Lessons Learned From A Year Of Quarantine Cooking (And Eating)

"March 2020." Those words conjure up something in all of us. It's a before/after delineation, the pinpointable moment when our lives all became very different. Naturally, one big way we experienced that change was through the food we shopped for, prepared, and ate. Whether your dietary decisions during this time have been driven by restlessness or grocery shortages or newly constrained budgets, chances are you've come away from a year in quarantine with some formative culinary takeaways. Here's what we learned about our own relationships to food during that time.


Food is now a more thoughtful exercise all around

A year ago, I left the office for what I thought was a cup of coffee and ended up like the guy in the Springsteen song who went out for a ride and never went back. Since then, my primary officemates have been my dog, Joe, and my computer, through which, via the magic of Slack and Google Meet, I see the faces and hear the voices of my coworkers, two of whom I have yet to meet in person. (I've also gotten to know their pets.)
---
Action item A: Reproduce the passage of the quarantine cooking article from "Food is now" up to and including "know their pets.)".
Action item B:
Answer these questions using the quarantine cooking article:
(i) Which month and year does the article treat as the moment when everyone's lives became very different?
(ii) What is the name of the author's dog?
(iii) Which two services does the author name for seeing and hearing coworkers?

Saved entries:
---
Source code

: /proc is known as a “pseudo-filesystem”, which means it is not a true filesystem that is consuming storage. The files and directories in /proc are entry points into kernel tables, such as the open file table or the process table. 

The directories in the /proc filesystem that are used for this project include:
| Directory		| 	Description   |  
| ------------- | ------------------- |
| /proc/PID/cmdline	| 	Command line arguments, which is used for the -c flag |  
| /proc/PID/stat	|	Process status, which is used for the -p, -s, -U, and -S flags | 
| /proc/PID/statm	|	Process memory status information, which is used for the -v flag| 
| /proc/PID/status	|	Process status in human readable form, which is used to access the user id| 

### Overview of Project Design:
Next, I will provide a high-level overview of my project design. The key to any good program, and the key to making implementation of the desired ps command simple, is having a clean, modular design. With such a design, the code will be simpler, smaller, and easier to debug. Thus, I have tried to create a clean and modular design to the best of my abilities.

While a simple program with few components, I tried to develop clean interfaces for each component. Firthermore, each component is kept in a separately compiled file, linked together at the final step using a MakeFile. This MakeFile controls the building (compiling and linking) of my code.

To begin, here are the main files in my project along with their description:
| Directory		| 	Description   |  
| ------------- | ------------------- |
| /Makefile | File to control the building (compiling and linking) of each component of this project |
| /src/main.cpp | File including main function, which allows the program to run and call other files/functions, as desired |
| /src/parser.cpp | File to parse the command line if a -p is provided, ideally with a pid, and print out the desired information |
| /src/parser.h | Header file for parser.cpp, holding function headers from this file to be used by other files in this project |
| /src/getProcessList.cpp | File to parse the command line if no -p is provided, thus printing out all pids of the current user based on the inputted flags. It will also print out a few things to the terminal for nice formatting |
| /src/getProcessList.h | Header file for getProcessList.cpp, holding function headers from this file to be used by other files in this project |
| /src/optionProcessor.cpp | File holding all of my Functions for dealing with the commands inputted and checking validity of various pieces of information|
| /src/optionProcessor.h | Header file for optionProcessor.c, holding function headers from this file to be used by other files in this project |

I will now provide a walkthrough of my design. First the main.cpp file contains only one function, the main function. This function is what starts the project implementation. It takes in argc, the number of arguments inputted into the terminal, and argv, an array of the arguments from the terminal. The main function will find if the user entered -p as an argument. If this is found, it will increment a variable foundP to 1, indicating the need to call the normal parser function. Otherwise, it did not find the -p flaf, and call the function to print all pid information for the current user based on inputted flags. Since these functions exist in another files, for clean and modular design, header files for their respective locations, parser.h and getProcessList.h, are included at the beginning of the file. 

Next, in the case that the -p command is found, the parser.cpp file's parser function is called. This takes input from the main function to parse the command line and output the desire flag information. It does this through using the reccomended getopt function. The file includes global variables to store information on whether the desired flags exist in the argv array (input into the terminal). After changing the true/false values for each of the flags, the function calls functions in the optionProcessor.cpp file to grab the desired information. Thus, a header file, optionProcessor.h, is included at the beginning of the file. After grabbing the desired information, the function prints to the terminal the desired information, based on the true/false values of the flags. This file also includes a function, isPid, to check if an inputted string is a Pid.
---
Output A:
Food is now a more thoughtful exercise all around

A year ago, I left the office for what I thought was a cup of coffee and ended up like the guy in the Springsteen song who went out for a ride and never went back. Since then, my primary officemates have been my dog, Joe, and my computer, through which, via the magic of Slack and Google Meet, I see the faces and hear the voices of my coworkers, two of whom I have yet to meet in person. (I've also gotten to know their pets.)

Output B:
(i) March 2020
(ii) Joe
(iii) Slack and Google Meet